The records below hold a stretch from the line with "291 276 855" through the line with "155 330 573"; return exactly those lines, ends included, and nothing more.

---------- RECORDS ----------

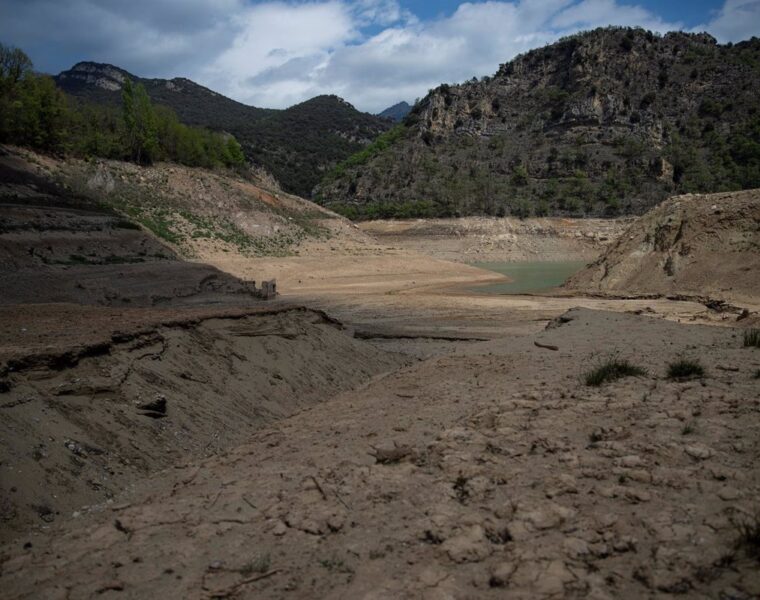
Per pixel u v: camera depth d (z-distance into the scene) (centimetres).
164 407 1162
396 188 14875
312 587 479
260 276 5772
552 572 462
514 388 1178
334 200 15475
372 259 7238
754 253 4172
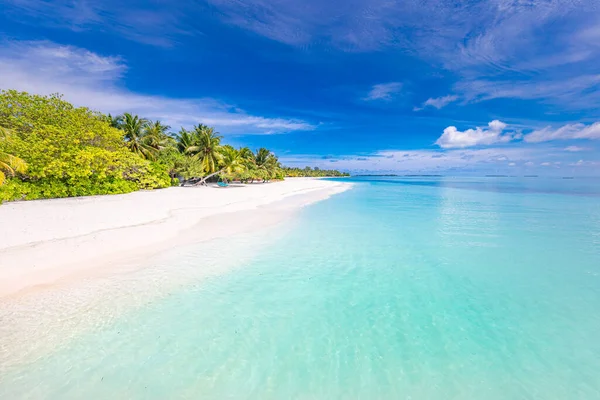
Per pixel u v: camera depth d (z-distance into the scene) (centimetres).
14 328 556
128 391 426
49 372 454
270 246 1156
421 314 652
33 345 512
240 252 1069
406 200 3100
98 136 2706
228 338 556
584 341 554
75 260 904
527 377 464
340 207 2452
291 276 855
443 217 1914
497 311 664
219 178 5009
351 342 551
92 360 484
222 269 897
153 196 2584
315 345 541
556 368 484
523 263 982
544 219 1838
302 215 1966
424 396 428
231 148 5344
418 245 1195
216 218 1741
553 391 436
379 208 2391
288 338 560
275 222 1669
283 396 425
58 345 516
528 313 656
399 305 691
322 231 1440
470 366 489
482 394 430
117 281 783
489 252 1104
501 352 523
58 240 1063
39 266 836
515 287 791
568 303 702
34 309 625
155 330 573
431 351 527
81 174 2281
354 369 481
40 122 2356
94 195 2545
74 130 2411
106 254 980
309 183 7125
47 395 412
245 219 1733
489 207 2448
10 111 2280
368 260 1004
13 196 1981
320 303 697
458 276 866
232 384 445
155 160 4000
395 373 473
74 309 634
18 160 1850
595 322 618
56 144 2245
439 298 727
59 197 2297
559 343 548
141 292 727
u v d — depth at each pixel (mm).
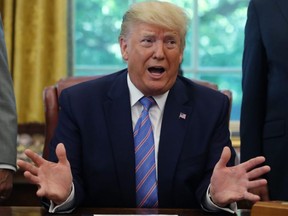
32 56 4820
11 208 1951
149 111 2088
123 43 2080
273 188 2256
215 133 2113
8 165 2066
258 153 2297
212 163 2059
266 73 2320
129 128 2057
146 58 1988
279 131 2229
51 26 4844
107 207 2033
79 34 5211
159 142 2055
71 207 1868
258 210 1520
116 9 5195
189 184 2035
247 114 2305
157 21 1960
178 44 2008
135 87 2096
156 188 2012
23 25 4805
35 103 4797
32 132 4766
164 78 2014
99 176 2027
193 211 1918
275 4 2301
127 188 2010
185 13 2018
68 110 2104
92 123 2076
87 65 5230
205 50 5234
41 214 1822
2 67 2115
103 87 2150
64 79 2398
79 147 2064
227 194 1782
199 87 2201
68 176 1799
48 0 4840
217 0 5207
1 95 2100
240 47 5215
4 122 2080
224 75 5230
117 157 2029
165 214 1813
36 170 1776
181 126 2082
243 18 5191
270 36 2262
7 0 4797
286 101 2213
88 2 5199
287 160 2223
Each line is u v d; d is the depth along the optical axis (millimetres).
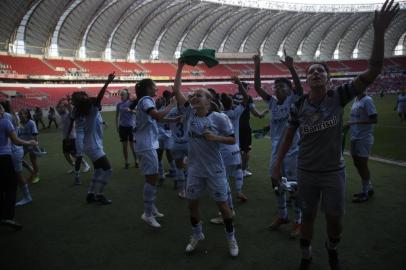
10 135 4980
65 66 52375
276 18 63969
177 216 5535
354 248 4102
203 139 3988
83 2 44344
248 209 5723
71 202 6387
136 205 6160
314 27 69250
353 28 71688
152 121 5168
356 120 5832
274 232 4707
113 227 5078
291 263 3791
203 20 59125
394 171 7988
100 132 6281
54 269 3789
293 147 4711
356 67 76562
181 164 6527
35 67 48938
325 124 3076
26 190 6344
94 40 54938
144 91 5203
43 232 4918
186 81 66500
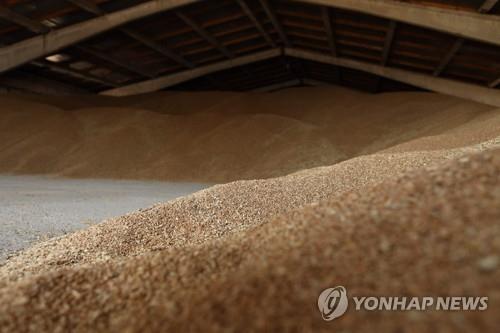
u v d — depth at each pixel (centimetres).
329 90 2478
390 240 119
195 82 3023
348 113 2069
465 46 1580
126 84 2800
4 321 140
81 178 1390
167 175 1449
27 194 859
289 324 100
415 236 116
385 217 134
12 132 1766
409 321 90
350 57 2338
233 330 104
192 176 1447
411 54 1928
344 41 2052
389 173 615
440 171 153
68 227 500
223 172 1465
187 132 1812
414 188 147
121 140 1698
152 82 2742
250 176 1412
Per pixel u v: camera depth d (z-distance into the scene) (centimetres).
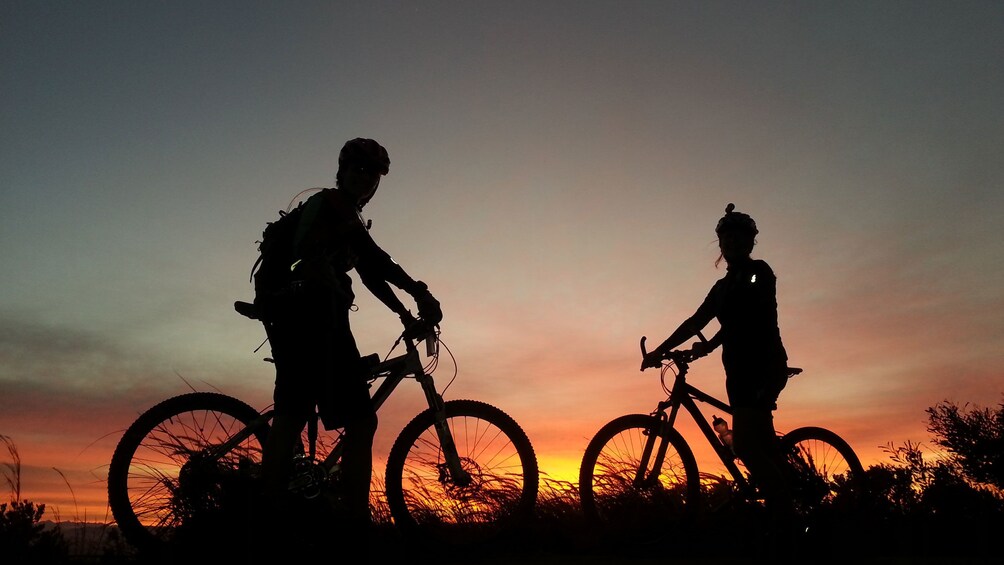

----------

*ANSWER AREA*:
291 276 855
443 217 1914
497 311 664
219 178 5009
351 342 551
92 360 484
222 269 897
153 196 2584
315 345 541
556 368 484
523 263 982
544 219 1838
302 215 1966
424 396 428
231 148 5344
418 245 1195
216 218 1741
553 391 436
379 208 2391
288 338 560
275 222 1669
283 396 425
58 345 516
528 313 656
399 305 691
322 231 1440
470 366 489
482 394 430
117 281 783
489 252 1104
501 352 523
58 240 1063
39 266 836
515 287 791
568 303 702
34 309 625
155 330 573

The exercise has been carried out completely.